The problem is that the table has an extra column. if I add that column to the column-list, it works. But that is wrong, since my file needs to contain the extra information, and it does, but the meaning is not applicable, so it should not be inserted, it should be ignored. The extra columns not mentioned should fetch their defaults or be ignored.
The "replace" should use only the column-list supplied, and ignore anything else.

How to repeat:
  `did` varchar(10) NOT NULL DEFAULT '',
  `lrn` varchar(10) DEFAULT NULL,
  `ocn` varchar(5) DEFAULT NULL,
  `grtype` int(11) NOT NULL,
  `dr` smallint(6) NOT NULL DEFAULT '3',
  PRIMARY KEY (`did`)

cat lrn.txt

cd /usr/src
mysqlimport --local --compress --ignore-lines=0 --replace  --fields-terminated-by=',' --lines-terminated-by='\n'  lrn /usr/src/lrn.txt --columns=did,lrn,ocn,grtype

Suggested fix:
please construct the "update" corresponding to "--replace" using only the column list supplied and ignore the extra columns in the file.

This is a very important bug for any model that entails using hundreds of millions of rows in a large distributed environment, since the speed of "load data infile" is unmatched.
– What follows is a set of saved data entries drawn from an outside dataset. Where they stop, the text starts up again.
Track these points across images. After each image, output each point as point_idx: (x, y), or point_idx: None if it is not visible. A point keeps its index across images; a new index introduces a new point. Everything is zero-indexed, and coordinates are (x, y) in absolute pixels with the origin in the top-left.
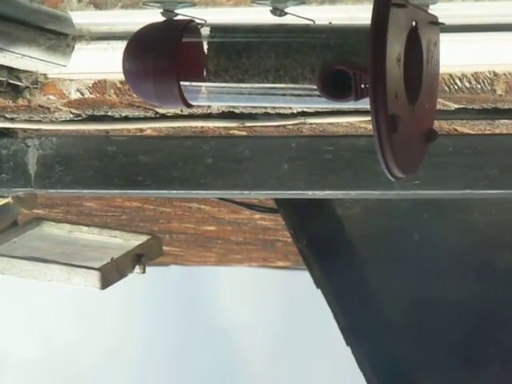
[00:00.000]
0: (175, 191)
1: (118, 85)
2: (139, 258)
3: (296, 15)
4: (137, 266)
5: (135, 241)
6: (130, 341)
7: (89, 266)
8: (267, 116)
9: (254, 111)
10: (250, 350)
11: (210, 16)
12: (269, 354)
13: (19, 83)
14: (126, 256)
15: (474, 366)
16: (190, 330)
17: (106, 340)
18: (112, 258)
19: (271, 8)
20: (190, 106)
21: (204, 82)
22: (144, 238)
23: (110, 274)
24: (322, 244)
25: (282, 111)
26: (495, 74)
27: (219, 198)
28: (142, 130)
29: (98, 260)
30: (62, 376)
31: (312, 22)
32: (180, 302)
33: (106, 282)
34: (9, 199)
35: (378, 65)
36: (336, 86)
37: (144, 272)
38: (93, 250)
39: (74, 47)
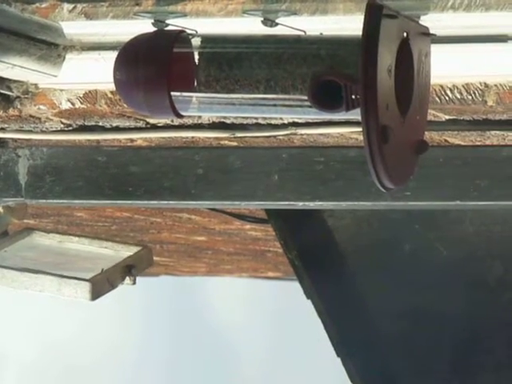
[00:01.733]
0: (166, 201)
1: (109, 95)
2: (130, 269)
3: (287, 26)
4: (127, 278)
5: (126, 252)
6: (124, 346)
7: (79, 277)
8: (258, 126)
9: (244, 122)
10: (241, 357)
11: (200, 26)
12: (259, 364)
13: (10, 93)
14: (116, 267)
15: (466, 376)
16: (181, 338)
17: (100, 344)
18: (102, 269)
19: (262, 19)
20: (180, 116)
21: (195, 92)
22: (134, 249)
23: (101, 285)
24: (312, 254)
25: (272, 122)
26: (486, 86)
27: (210, 209)
28: (132, 141)
29: (89, 271)
30: (60, 376)
31: (303, 33)
32: (170, 311)
33: (96, 294)
34: None
35: (369, 76)
36: (327, 96)
37: (134, 283)
38: (83, 261)
39: (64, 57)
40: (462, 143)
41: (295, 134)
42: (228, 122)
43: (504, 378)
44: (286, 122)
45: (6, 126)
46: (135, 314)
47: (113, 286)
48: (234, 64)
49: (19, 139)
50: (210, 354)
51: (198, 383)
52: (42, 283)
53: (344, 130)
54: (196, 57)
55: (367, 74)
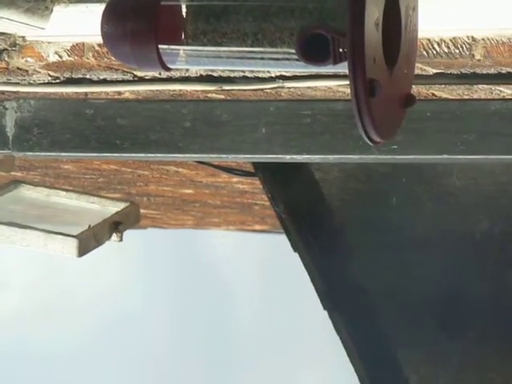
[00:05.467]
0: (153, 154)
1: (96, 47)
2: (117, 225)
3: None
4: (114, 234)
5: (113, 208)
6: (112, 293)
7: (66, 232)
8: (245, 80)
9: (232, 75)
10: (231, 308)
11: None
12: (246, 318)
13: None
14: (103, 224)
15: (452, 330)
16: (173, 287)
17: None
18: (89, 226)
19: None
20: (168, 69)
21: (182, 45)
22: (122, 206)
23: (88, 241)
24: (299, 208)
25: (260, 75)
26: (474, 39)
27: (197, 162)
28: (120, 93)
29: (75, 225)
30: (63, 301)
31: None
32: (159, 262)
33: (83, 250)
34: None
35: (357, 29)
36: (314, 49)
37: (121, 240)
38: (70, 215)
39: (52, 10)
40: (450, 97)
41: (282, 88)
42: (215, 75)
43: (489, 332)
44: (273, 75)
45: None
46: (123, 265)
47: (99, 243)
48: (222, 17)
49: (6, 91)
50: (202, 301)
51: (188, 332)
52: (28, 238)
53: (331, 83)
54: (184, 10)
55: (354, 28)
By the way, before you ask, the bug is not in mysqlimport, but in the core mysql.
[22 Aug 2013 18:12] Umesh Shastry
Hello Philip,

Thank you for the report.
Verified as described.

[22 Aug 2013 18:18] Umesh Shastry

Other than adding actual column names etc..another way is to add @variable i.e --columns=did,lrn,ocn,grtype.. and add @variableN in order to skip those columns you do not need and fetch their defaults...

[ushastry@cluster-repo mysql-5.7.2-m12]$
[ushastry@cluster-repo mysql-5.7.2-m12]$ bin/mysqlimport -uroot -p --local --compress --ignore-lines=0 --replace  --fields-terminated-by=',' --lines-terminated-by='\n' test /tmp/lrn.txt --columns=did,lrn,ocn,grtype,@variable1
Enter password:
test.lrn: Records: 2  Deleted: 0  Skipped: 0  Warnings: 0
[ushastry@cluster-repo mysql-5.7.2-m12]$


mysql> select * from lrn;
| did        | lrn        | ocn  | grtype | dr |
| 2012000002 | 2018446199 | 8824 |      1 |  3 |
| 2012000004 | 7327919933 | 7058 |      0 |  3 |
2 rows in set (0.00 sec)

Imho - mysqlimport client provides a command-line interface to the LOAD DATA INFILE SQL statement and hence it should also have some kind of "SET" option which can help avoid this..